I read forward "calculations" about this new EROI and it was coming more and more ridiculous. Adding costs like labor costs to energy (that energy is what we use with the output energy, it's never accounted as an input in other energy), stealing (if they steal the panels, the panels are working in another place. That's not an energy concept, but a business one), even roads! (man... the roads are not only used for installing PV, you can't account that energy as it was done exclusively for photovoltaics).
This is not the first time there is a fight among the numbers.
Here you have an example.
This is a response against a similar study that used the methodology that I was referring.
https://www.nrel.gov/docs/fy17osti/67901.pdf
Inappropriate comparisons of results from their ‘extended’ system
boundary analysis to those of other differently bounded analyses of
conventional energy systems;
• Utilization of incorrect data (either because it is out-date or simply
wrong) for determination of PV system parameters (including
annual electricity yield)
• Several incidents of double-counting energy contributions (e.g.,
adding contributions that are already included in the embodied
energy of materials).
Our revised EROI and EROI EXT values for PV systems in
Switzerland, 3 calculated according to the formula adopted by Ferroni
and Hopkirk (i.e., as the ratio of the total electrical output to the
‘equivalent electrical energy’ investment), but based on the arguments
and numbers presented in this paper are, respectively, EROI≈9–10
(when adhering to widely adopted ‘conventional’ system boundaries as
recommended by the IEA (Raugei et al., 2016)) and EROI EXT≈7–8
(when instead adopting ‘extended’ system boundaries that also include
the energy investments for service inputs such as ‘project management’
and insurance).
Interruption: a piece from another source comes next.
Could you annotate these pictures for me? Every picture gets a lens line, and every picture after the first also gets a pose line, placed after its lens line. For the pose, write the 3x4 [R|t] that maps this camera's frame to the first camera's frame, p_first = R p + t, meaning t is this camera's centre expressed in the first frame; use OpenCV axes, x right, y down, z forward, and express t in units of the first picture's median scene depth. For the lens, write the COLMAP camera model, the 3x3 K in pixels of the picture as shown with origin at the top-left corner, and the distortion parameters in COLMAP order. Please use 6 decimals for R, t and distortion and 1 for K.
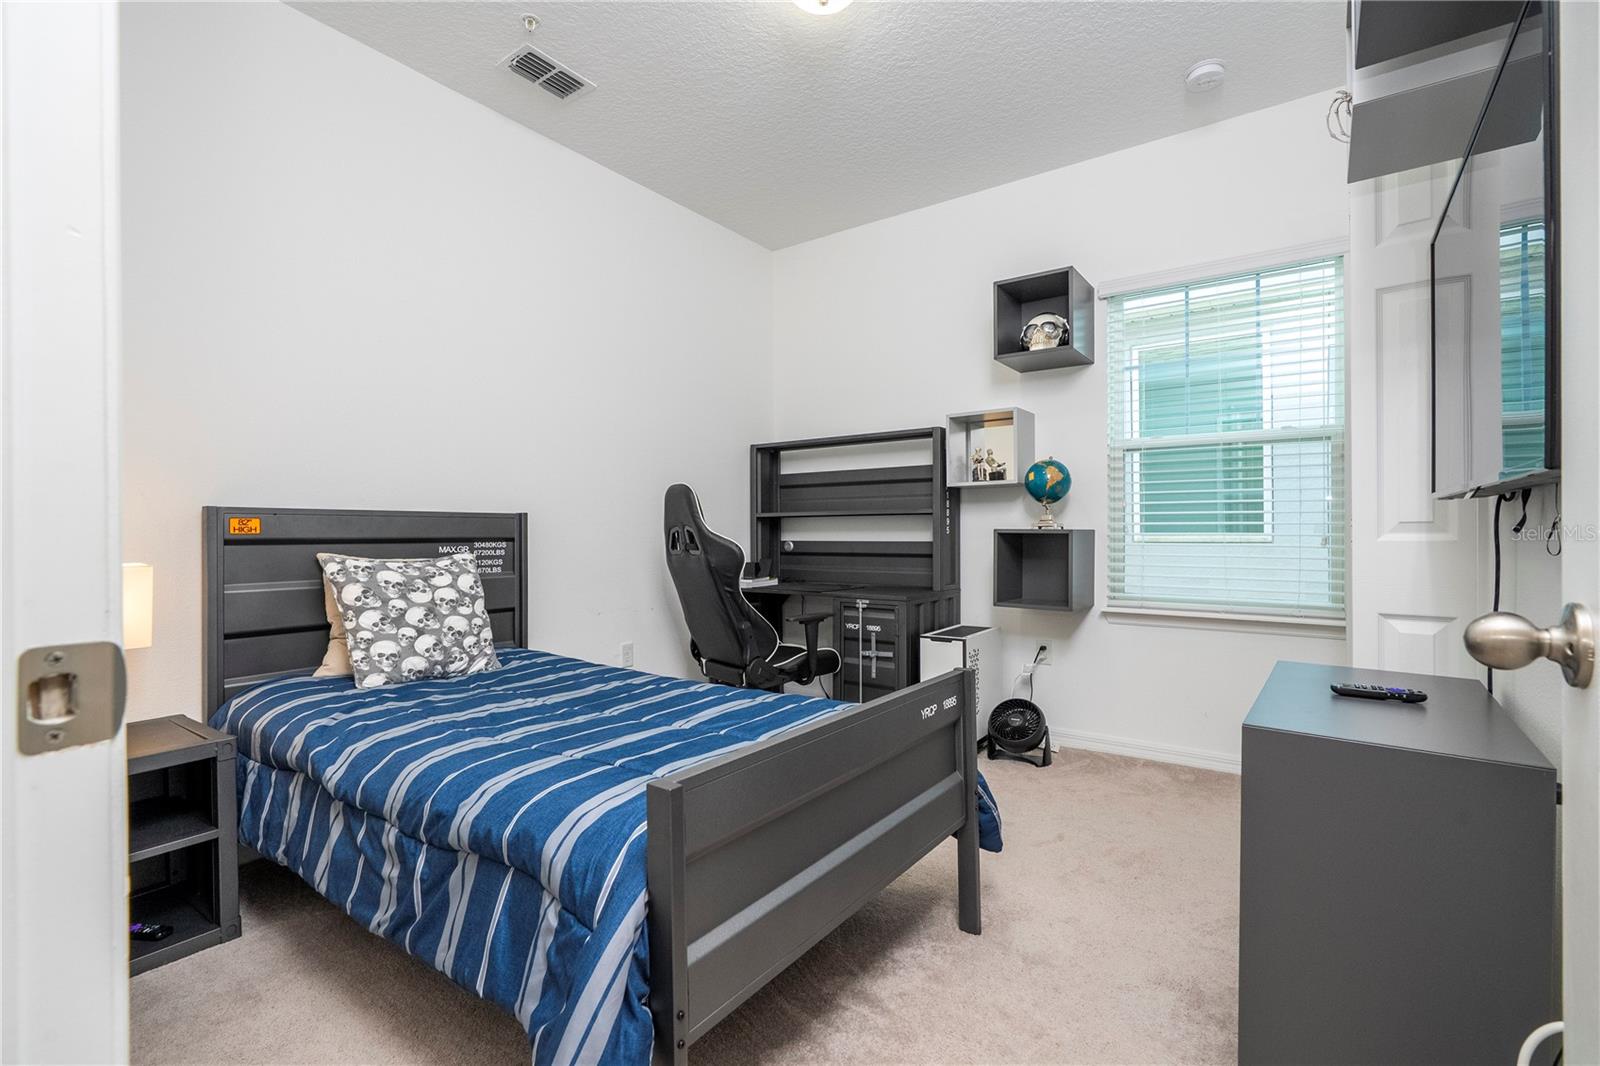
lens RADIAL K [[726.4, 0, 805.7], [0, 726.4, 527.3], [0, 0, 1]] dist [0.001146, 0.001621]
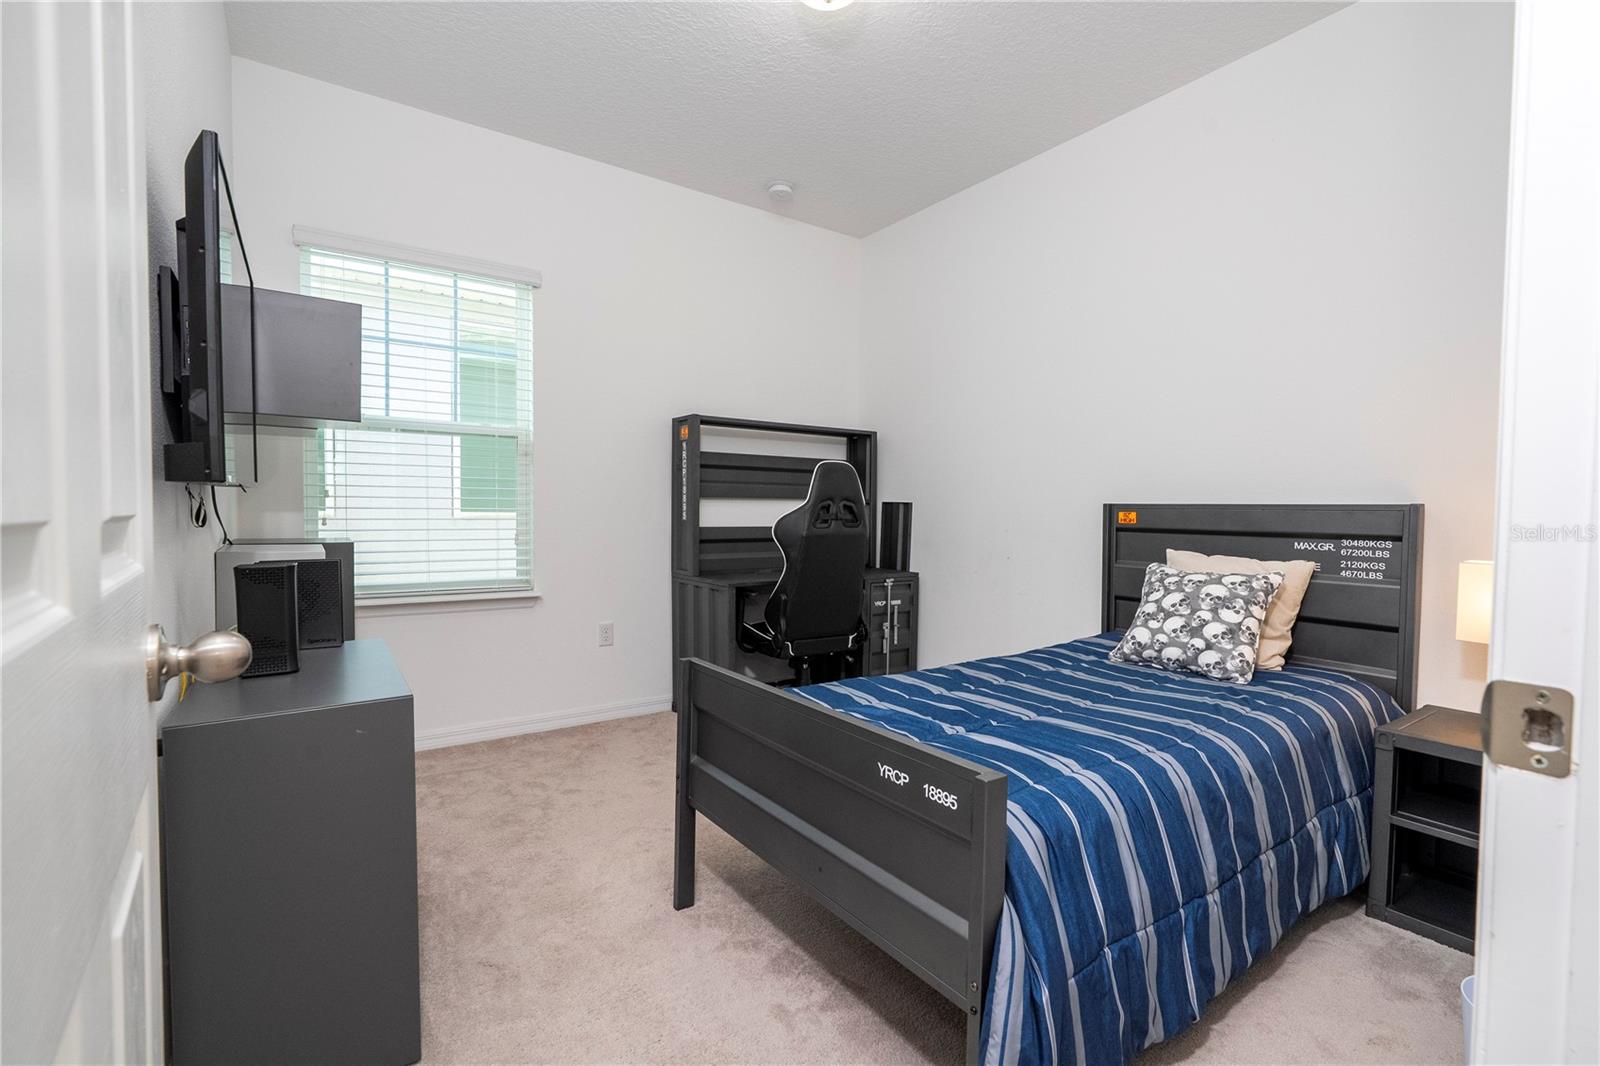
lens RADIAL K [[726.4, 0, 805.3], [0, 726.4, 531.2], [0, 0, 1]] dist [0.001146, 0.001621]
pose [[-0.316871, 0.035166, -0.947817, 0.580869], [0.000628, 0.999320, 0.036867, -0.022327], [0.948468, 0.011087, -0.316678, 0.721610]]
It is especially noteworthy that even the latter EROI EXT
range is one order of magnitude higher than 0.8 which was obtained by
Ferroni and Hopkirk.
This is a response to another work, here from "Ferroni and Hopkirk" that reached even lower EROEI.
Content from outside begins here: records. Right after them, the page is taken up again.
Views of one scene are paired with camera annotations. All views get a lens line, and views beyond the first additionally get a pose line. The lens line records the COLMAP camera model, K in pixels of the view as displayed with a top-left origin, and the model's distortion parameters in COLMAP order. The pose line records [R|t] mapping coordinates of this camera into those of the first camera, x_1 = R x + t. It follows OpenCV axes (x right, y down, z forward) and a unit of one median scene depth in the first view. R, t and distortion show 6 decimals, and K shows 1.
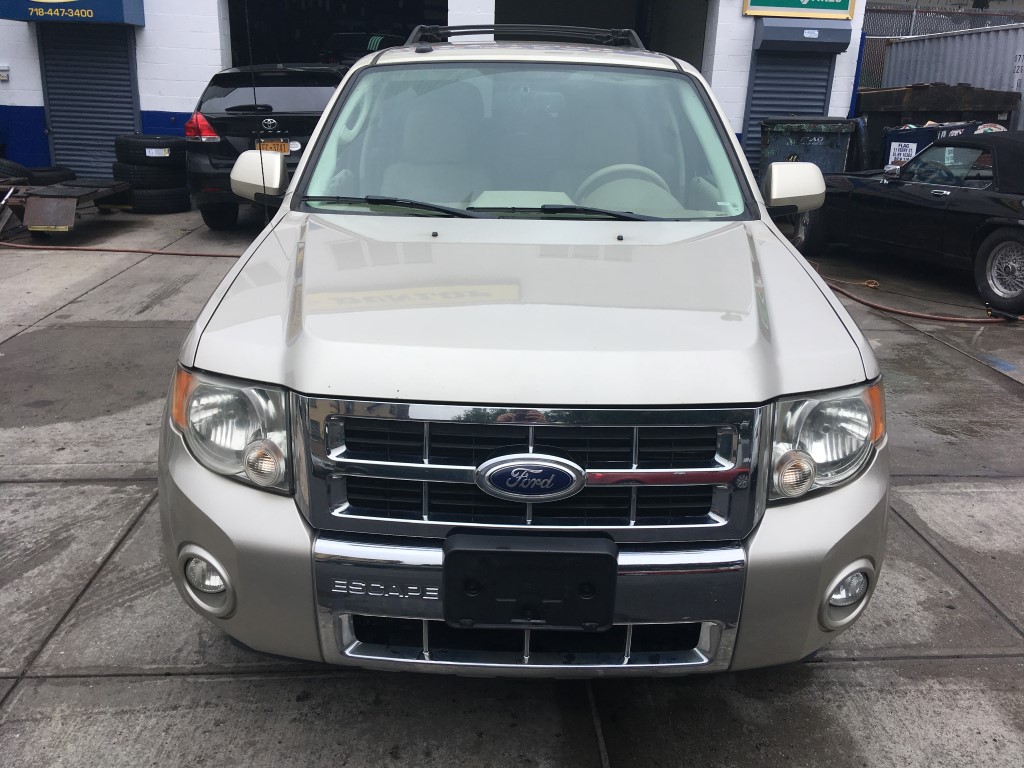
lens RADIAL K [[865.9, 0, 512.0], [0, 865.9, 384.0], [0, 0, 1]] dist [0.108548, -0.167060]
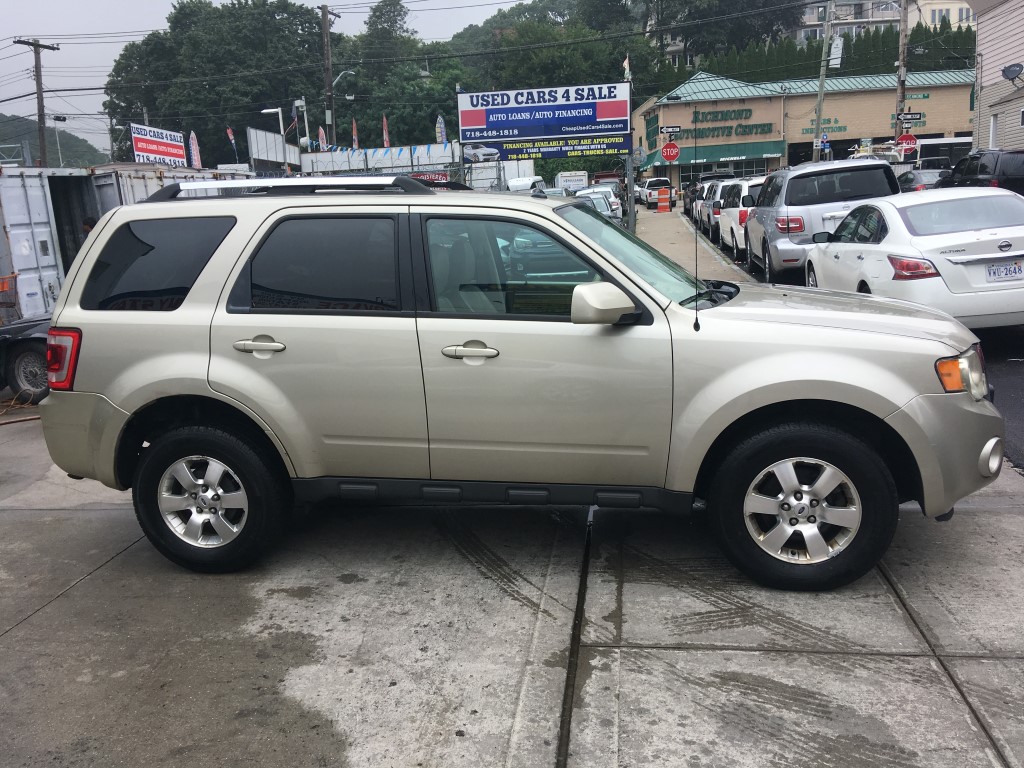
lens RADIAL K [[856.2, 0, 512.0], [0, 856.2, 384.0], [0, 0, 1]] dist [0.121814, -0.181054]
pose [[0.190838, -0.223479, 0.955844, -1.822845], [0.366735, 0.919463, 0.141753, -0.447656], [-0.910542, 0.323490, 0.257426, 1.111296]]
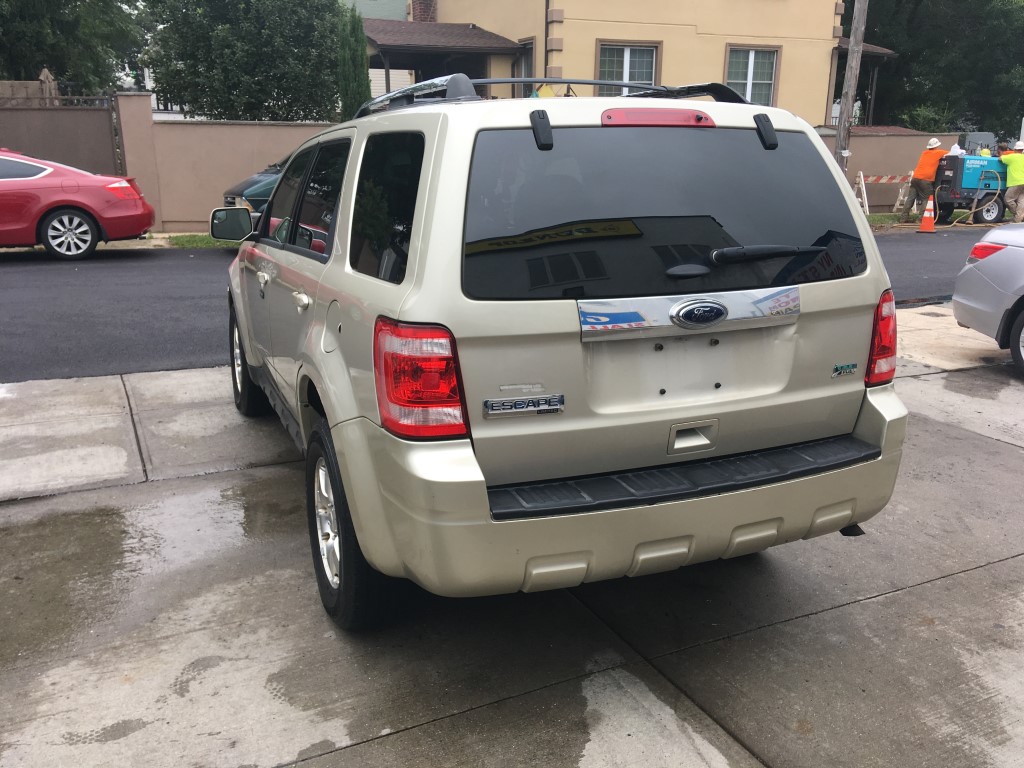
lens RADIAL K [[865.9, 0, 512.0], [0, 865.9, 384.0], [0, 0, 1]] dist [0.108548, -0.167060]
pose [[-0.921892, 0.075490, -0.380022, 0.600005], [-0.145979, 0.840878, 0.521166, -1.068613], [0.358895, 0.535934, -0.764179, 3.134799]]
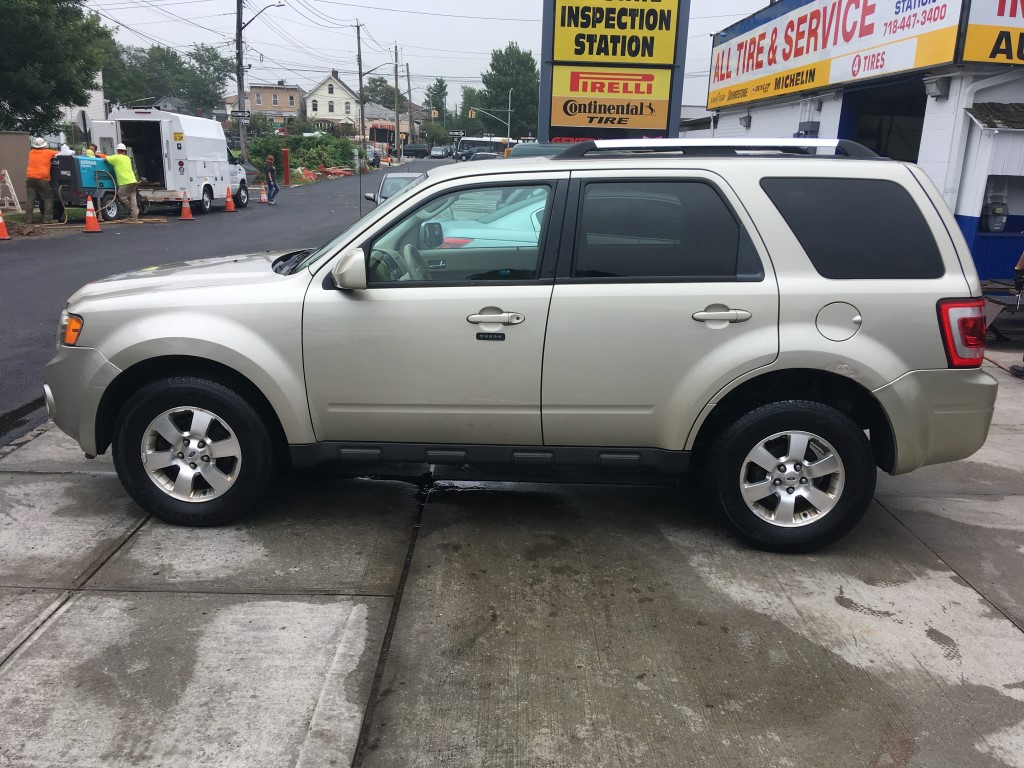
lens RADIAL K [[865.9, 0, 512.0], [0, 865.9, 384.0], [0, 0, 1]] dist [0.108548, -0.167060]
pose [[-0.045656, 0.222578, -0.973845, 1.948187], [-0.349458, 0.909707, 0.224302, -0.548638], [0.935839, 0.350559, 0.036248, 1.573190]]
I can't quote the original Prieto & Hall work, because it's paid. But I can say you that the original data it was quoted, 2008, the prices has already dropped by more than one order of magnitude since then.
There were a lot of critics about that 2008 bubble in Spain. But by then it wasn't rare that the government paid up to 300€ per Mwh on subsides. Now they are installing PV without any subsides with an estimated LCOE under 30 €/Mwh.
EROEI numbers become unusable long ago when different sources obtain so different numbers.